WHAT IS REQUIRED >> Go through the records and transcribe them exactly, passing over any picture.

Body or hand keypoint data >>
= = = = =
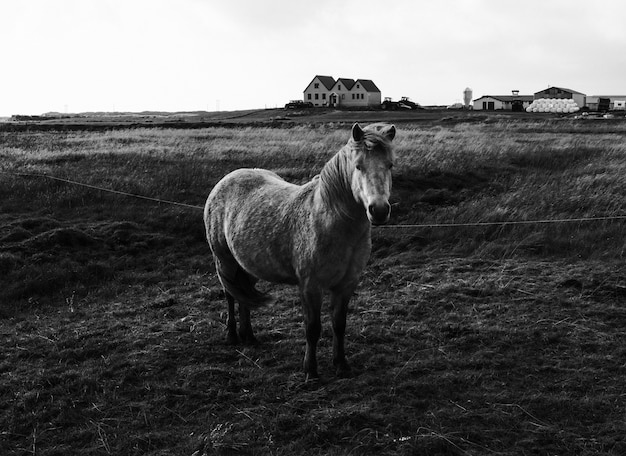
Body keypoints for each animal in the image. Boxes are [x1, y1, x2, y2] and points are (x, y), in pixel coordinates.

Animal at [202, 123, 392, 380]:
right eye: (358, 165)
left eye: (390, 165)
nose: (379, 210)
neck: (329, 220)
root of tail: (226, 180)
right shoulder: (310, 286)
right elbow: (312, 328)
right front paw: (310, 370)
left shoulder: (346, 284)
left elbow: (339, 324)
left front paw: (341, 364)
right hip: (225, 262)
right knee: (231, 295)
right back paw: (232, 335)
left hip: (249, 265)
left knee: (244, 296)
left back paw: (249, 336)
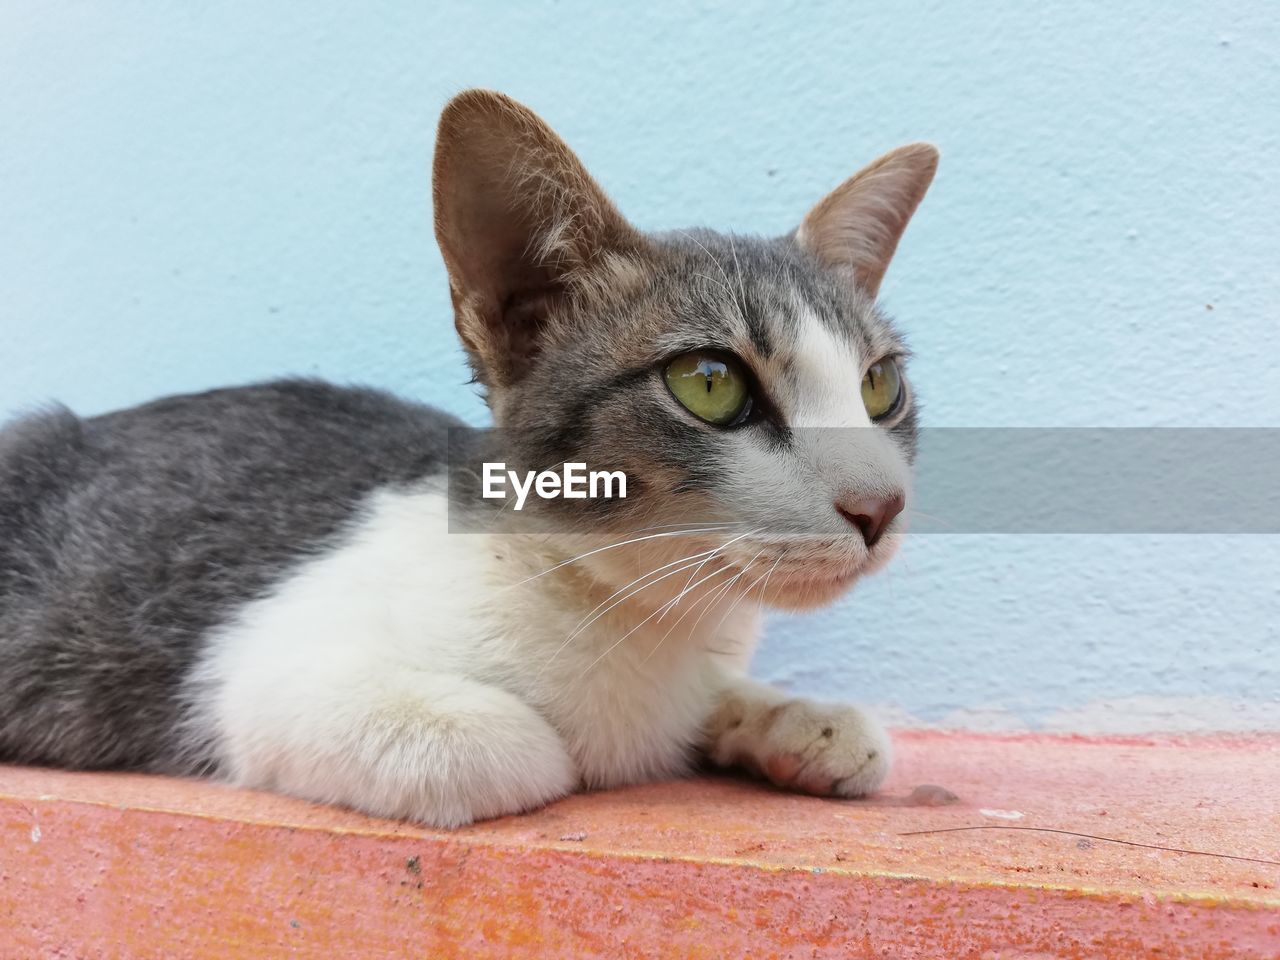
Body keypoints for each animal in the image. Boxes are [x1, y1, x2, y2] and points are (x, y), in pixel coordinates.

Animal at [2, 88, 942, 829]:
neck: (642, 622)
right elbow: (518, 750)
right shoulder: (253, 678)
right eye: (709, 383)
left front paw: (796, 718)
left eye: (879, 386)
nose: (881, 504)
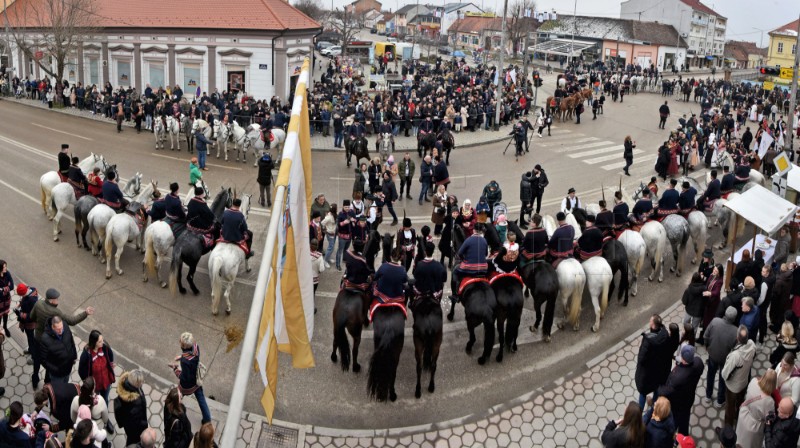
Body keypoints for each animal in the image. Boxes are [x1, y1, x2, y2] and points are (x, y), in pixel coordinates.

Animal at [332, 229, 382, 372]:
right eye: (378, 240)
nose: (379, 249)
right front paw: (367, 321)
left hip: (336, 327)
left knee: (335, 341)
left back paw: (334, 357)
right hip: (356, 333)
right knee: (354, 350)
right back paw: (355, 366)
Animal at [450, 226, 494, 366]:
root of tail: (487, 310)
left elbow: (453, 302)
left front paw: (450, 315)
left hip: (470, 320)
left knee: (473, 338)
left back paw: (469, 348)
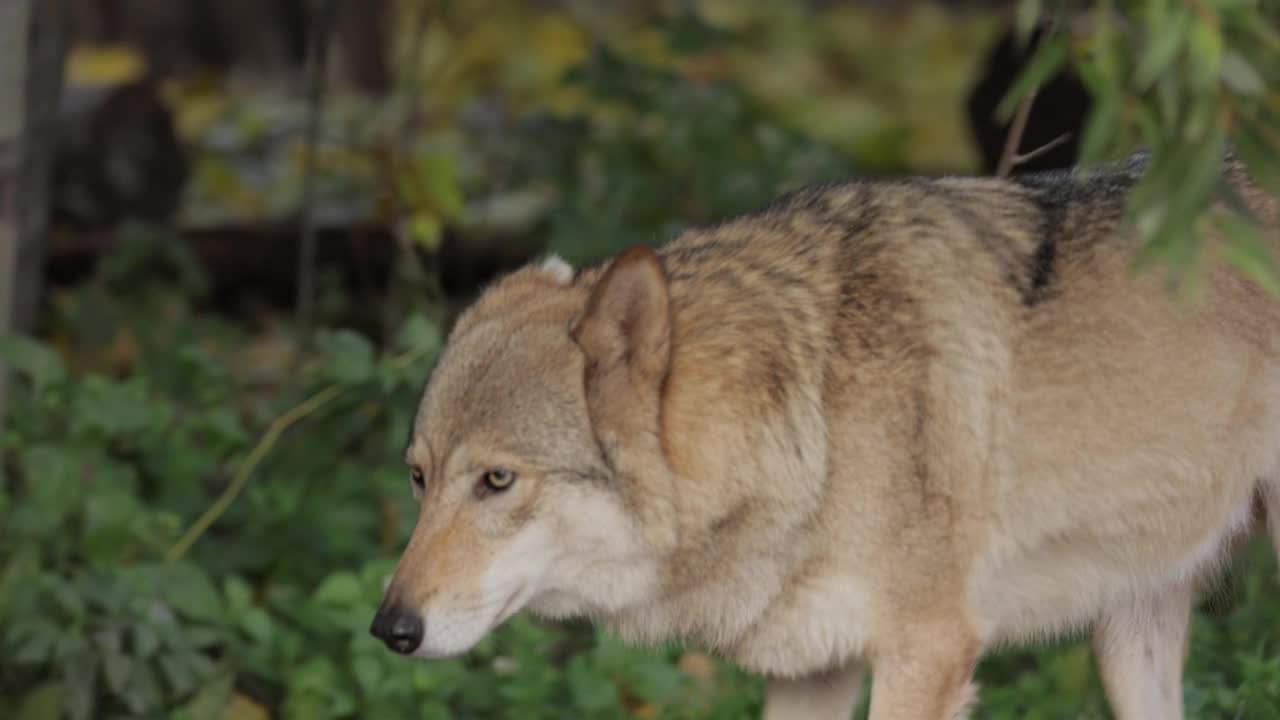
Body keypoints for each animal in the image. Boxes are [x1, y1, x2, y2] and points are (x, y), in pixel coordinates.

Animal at [368, 149, 1280, 712]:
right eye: (418, 477)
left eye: (496, 481)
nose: (389, 631)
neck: (817, 413)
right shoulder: (813, 669)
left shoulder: (928, 652)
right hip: (1130, 638)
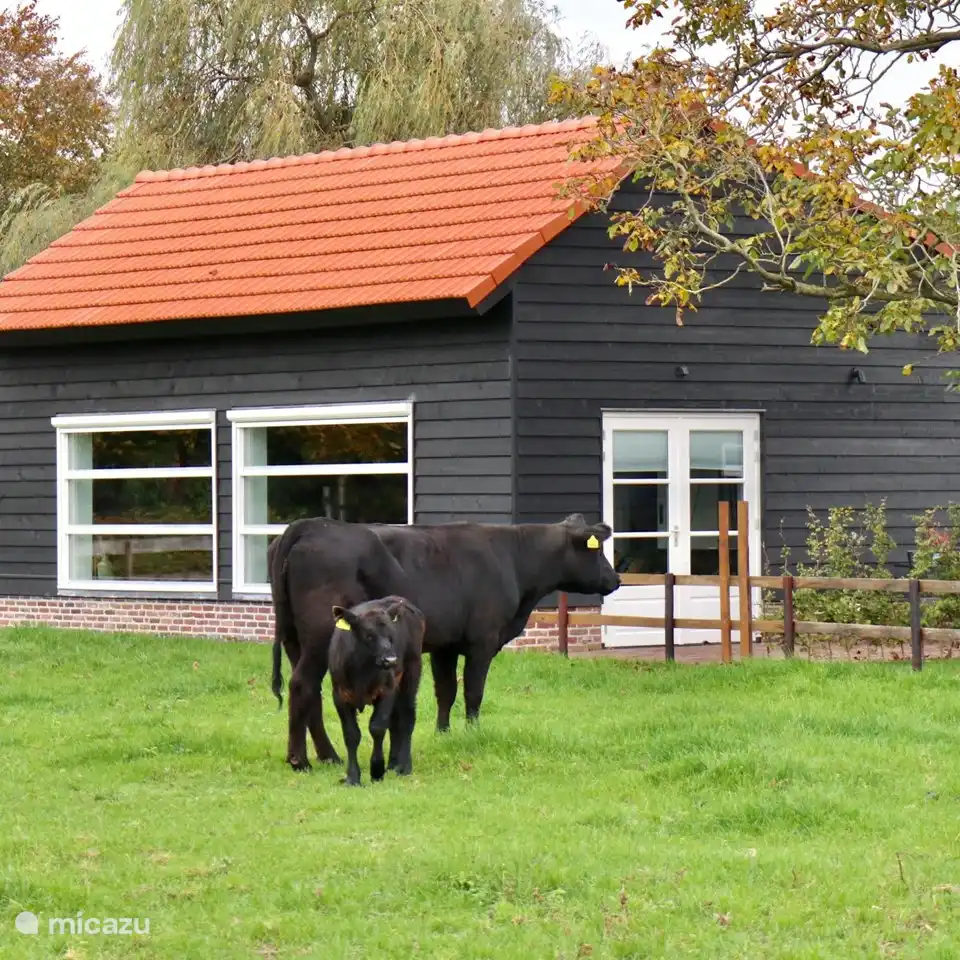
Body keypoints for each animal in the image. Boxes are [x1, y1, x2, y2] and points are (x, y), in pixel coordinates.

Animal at [328, 595, 425, 786]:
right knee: (395, 721)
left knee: (407, 717)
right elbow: (351, 734)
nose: (391, 660)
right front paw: (352, 777)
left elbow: (377, 727)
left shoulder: (387, 690)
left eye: (391, 636)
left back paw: (404, 766)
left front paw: (377, 770)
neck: (361, 672)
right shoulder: (340, 696)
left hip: (411, 673)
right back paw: (393, 764)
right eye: (369, 635)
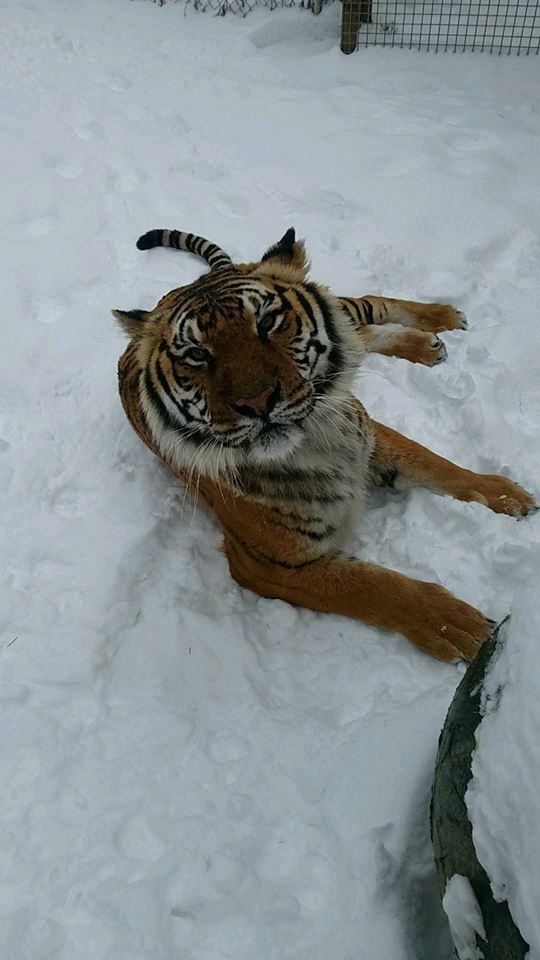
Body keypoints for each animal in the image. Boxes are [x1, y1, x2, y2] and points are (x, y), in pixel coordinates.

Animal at [114, 227, 536, 663]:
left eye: (267, 321)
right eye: (197, 354)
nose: (257, 402)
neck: (310, 443)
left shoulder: (367, 433)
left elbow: (433, 462)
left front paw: (504, 493)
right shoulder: (269, 565)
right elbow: (376, 588)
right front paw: (461, 627)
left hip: (347, 306)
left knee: (369, 306)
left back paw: (443, 319)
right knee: (364, 335)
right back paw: (427, 344)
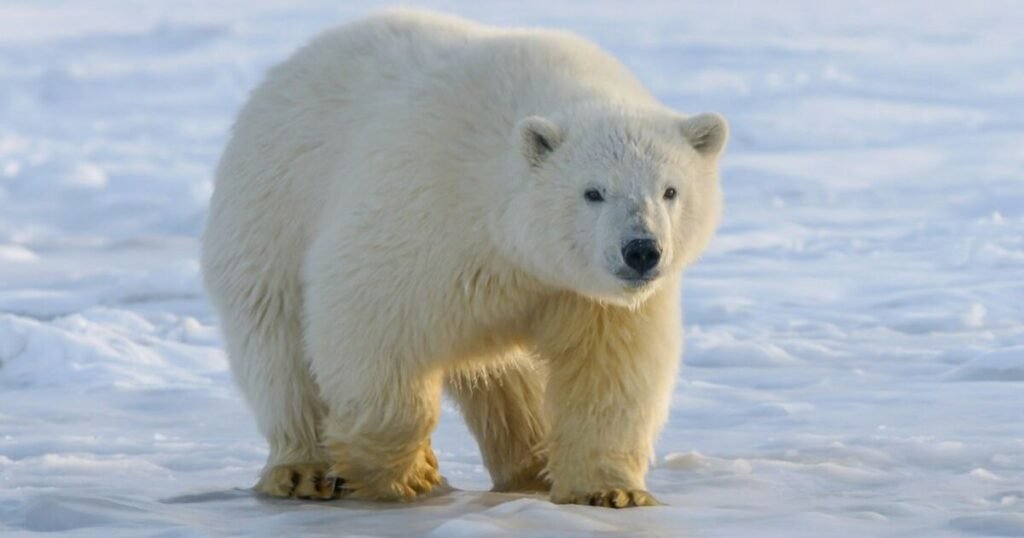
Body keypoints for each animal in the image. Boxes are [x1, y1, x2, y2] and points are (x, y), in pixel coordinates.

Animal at [201, 8, 727, 508]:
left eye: (670, 190)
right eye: (593, 191)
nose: (641, 250)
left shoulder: (584, 294)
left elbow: (609, 371)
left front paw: (611, 491)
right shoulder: (424, 209)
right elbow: (367, 320)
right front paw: (408, 472)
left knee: (508, 381)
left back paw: (530, 466)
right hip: (271, 213)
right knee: (279, 348)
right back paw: (302, 470)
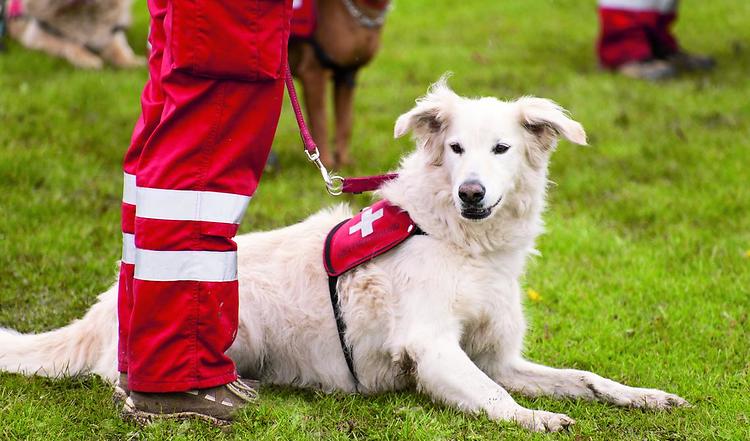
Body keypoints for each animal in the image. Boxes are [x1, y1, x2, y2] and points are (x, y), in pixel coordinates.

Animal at [0, 78, 688, 430]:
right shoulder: (434, 349)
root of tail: (101, 311)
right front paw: (536, 418)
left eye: (501, 150)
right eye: (456, 149)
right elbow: (495, 399)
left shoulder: (498, 357)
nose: (470, 194)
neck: (459, 241)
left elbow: (585, 379)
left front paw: (644, 396)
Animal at [290, 0, 390, 168]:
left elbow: (345, 122)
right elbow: (320, 122)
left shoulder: (347, 74)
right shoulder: (314, 74)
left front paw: (343, 161)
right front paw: (327, 163)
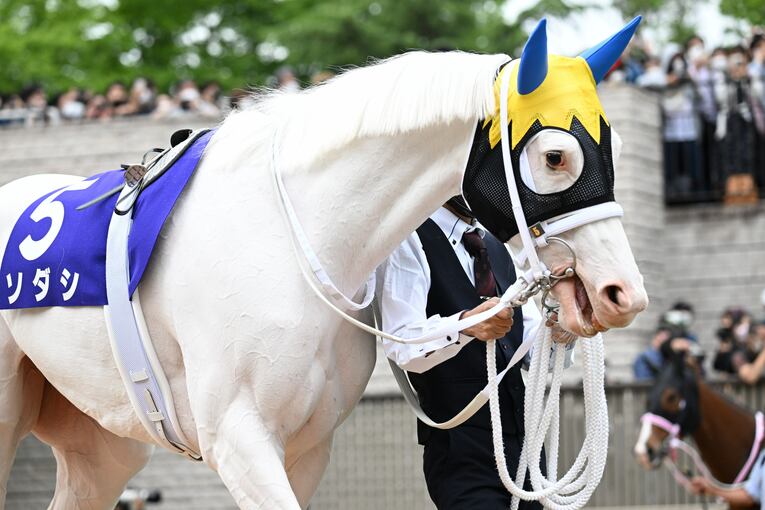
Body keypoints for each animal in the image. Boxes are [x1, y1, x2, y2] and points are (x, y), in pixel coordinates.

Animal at [0, 22, 648, 510]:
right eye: (556, 155)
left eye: (614, 147)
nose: (623, 293)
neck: (285, 242)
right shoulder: (237, 436)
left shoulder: (308, 447)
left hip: (104, 441)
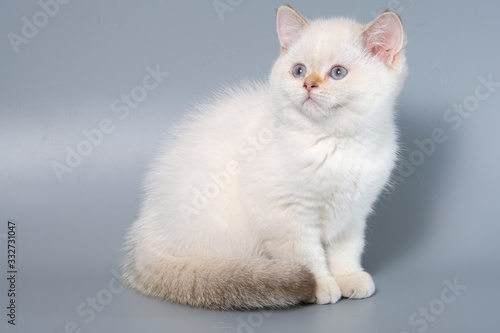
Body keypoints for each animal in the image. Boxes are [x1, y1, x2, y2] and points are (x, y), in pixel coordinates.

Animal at [121, 5, 406, 310]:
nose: (308, 84)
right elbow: (307, 255)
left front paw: (348, 277)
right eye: (299, 70)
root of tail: (144, 234)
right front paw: (322, 284)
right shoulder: (287, 214)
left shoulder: (354, 212)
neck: (336, 141)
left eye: (338, 73)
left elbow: (347, 250)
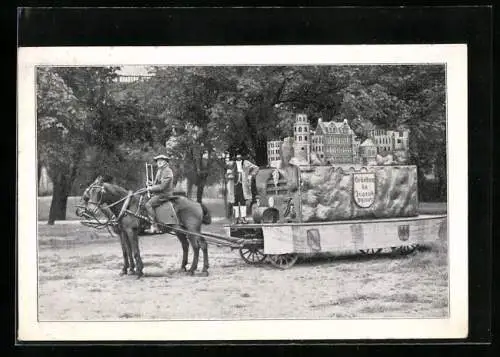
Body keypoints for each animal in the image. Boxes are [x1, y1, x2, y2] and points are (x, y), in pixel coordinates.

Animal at [77, 175, 211, 278]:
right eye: (89, 193)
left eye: (99, 192)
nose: (88, 210)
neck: (126, 206)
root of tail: (197, 203)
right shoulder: (124, 233)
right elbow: (127, 251)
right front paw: (128, 269)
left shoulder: (131, 232)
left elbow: (135, 251)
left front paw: (138, 271)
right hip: (180, 230)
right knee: (191, 245)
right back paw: (193, 268)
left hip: (192, 230)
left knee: (197, 246)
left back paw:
= = = = =
SOLUTION FOR THIS PROBLEM >>
Body keypoints for each animal in the image. Boxes are [x1, y1, x2, y2] and points are (x, y), in pixel coordinates.

Animal at [202, 123, 392, 380]:
right eye: (358, 165)
left eye: (390, 165)
nose: (379, 210)
neck: (329, 220)
root of tail: (226, 180)
right shoulder: (310, 286)
right elbow: (312, 328)
right front paw: (310, 370)
left shoulder: (346, 284)
left elbow: (339, 324)
left front paw: (341, 364)
right hip: (225, 262)
right knee: (231, 295)
right back paw: (232, 335)
left hip: (249, 265)
left knee: (244, 296)
left back paw: (249, 336)
Body keypoints for each animal in the image. Boxes are [x1, y1, x2, y2] and points are (x, y), in pixel coordinates.

Animal at [2, 88, 942, 829]:
neck: (642, 622)
right elbow: (518, 750)
right shoulder: (253, 678)
right eye: (709, 383)
left front paw: (796, 718)
left eye: (879, 386)
nose: (881, 504)
Body keypoints for each animal in the image. Boxes are [x1, y1, x2, y2] and points are (x, y), in pixel coordinates.

Animal at [332, 229, 382, 372]:
right eye: (378, 240)
nose: (379, 249)
right front paw: (367, 321)
left hip: (336, 327)
left knee: (335, 341)
left back paw: (334, 357)
right hip: (356, 333)
right knee: (354, 350)
right back paw: (355, 366)
Animal at [450, 226, 494, 366]:
root of tail: (487, 310)
left elbow: (453, 302)
left front paw: (450, 315)
left hip: (470, 320)
left knee: (473, 338)
left back paw: (469, 348)
Body keypoints for each animal in the image. Boxes are [x1, y1, x2, y2] and points are (x, y), in pixel coordinates.

Animal at [368, 149, 1280, 712]:
right eye: (418, 477)
left eye: (496, 481)
nose: (389, 631)
neck: (817, 413)
right shoulder: (813, 669)
left shoulder: (928, 652)
right hip: (1130, 638)
Body keypoints for each animal in the image. Boxes are [x1, y1, x2, y2] and points are (x, y), in pixel coordinates.

Animal at [328, 595, 425, 786]:
right knee: (395, 721)
left knee: (407, 717)
right elbow: (351, 734)
nose: (391, 660)
right front paw: (352, 777)
left elbow: (377, 727)
left shoulder: (387, 690)
left eye: (391, 636)
left back paw: (404, 766)
left front paw: (377, 770)
neck: (361, 672)
right shoulder: (340, 696)
left hip: (411, 673)
right back paw: (393, 764)
right eye: (369, 635)
Body keypoints for each animal in the image. Boxes are [x1, y1, x2, y2] and points are (x, y), in pixel coordinates.

Animal at [114, 227, 536, 663]:
left eye: (267, 321)
right eye: (197, 354)
nose: (257, 402)
neck: (310, 443)
left shoulder: (367, 433)
left elbow: (433, 462)
left front paw: (504, 493)
right shoulder: (269, 565)
right elbow: (376, 588)
right front paw: (461, 627)
left hip: (347, 306)
left knee: (369, 306)
left back paw: (443, 319)
right knee: (364, 335)
right back paw: (427, 344)
Body keypoints for each animal in the image. Boxes are [x1, y1, x2, y2] and points are (x, y), in pixel coordinates.

Animal at [201, 8, 727, 508]:
left eye: (670, 190)
right eye: (593, 191)
nose: (641, 250)
left shoulder: (584, 294)
left elbow: (609, 371)
left front paw: (611, 491)
right shoulder: (424, 209)
right elbow: (367, 320)
right front paw: (408, 472)
left knee: (508, 381)
left back paw: (530, 466)
right hip: (271, 213)
right knee: (279, 348)
right back paw: (302, 470)
Body keypoints for each animal in the image. Boxes are [x1, y1, x2, y2] and points are (x, y), in pixel coordinates.

Animal at [0, 78, 688, 430]:
right shoulder: (434, 349)
root of tail: (101, 311)
right front paw: (536, 418)
left eye: (501, 150)
right eye: (456, 149)
right elbow: (495, 399)
left shoulder: (498, 357)
nose: (470, 194)
neck: (459, 241)
left elbow: (585, 379)
left front paw: (644, 396)
Animal at [290, 0, 390, 168]:
left elbow: (345, 122)
right elbow: (320, 122)
left shoulder: (347, 74)
right shoulder: (314, 74)
left front paw: (343, 161)
right front paw: (327, 163)
Body keypoints for each animal in the image. Boxes are [x1, y1, x2, y2] and points are (x, y), in pixel coordinates.

Animal at [0, 22, 648, 510]:
right eye: (556, 155)
left eye: (614, 147)
nose: (623, 293)
neck: (285, 242)
right shoulder: (237, 436)
left shoulder: (308, 447)
left hip: (104, 441)
Body keypoints for each animal in the image. Boxes are [x1, y1, x2, y2] and points are (x, y), in pixel coordinates.

Animal at [121, 5, 406, 310]:
nose: (308, 84)
right elbow: (307, 255)
left front paw: (348, 277)
right eye: (299, 70)
root of tail: (144, 234)
right front paw: (322, 284)
right shoulder: (287, 214)
left shoulder: (354, 212)
neck: (336, 141)
left eye: (338, 73)
left elbow: (347, 250)
Body keypoints for each animal in the image. Boxes are [x1, y1, x2, y2] and points are (x, y), in pixel coordinates.

Animal at [77, 175, 211, 278]:
right eye: (89, 193)
left eye: (99, 192)
nose: (88, 210)
neck: (126, 206)
root of tail: (197, 203)
right shoulder: (124, 233)
right elbow: (127, 251)
right front paw: (128, 269)
left shoulder: (131, 232)
left elbow: (135, 251)
left front paw: (138, 271)
right hip: (180, 230)
right knee: (191, 245)
right back paw: (193, 268)
left hip: (192, 230)
left knee: (197, 246)
left back paw:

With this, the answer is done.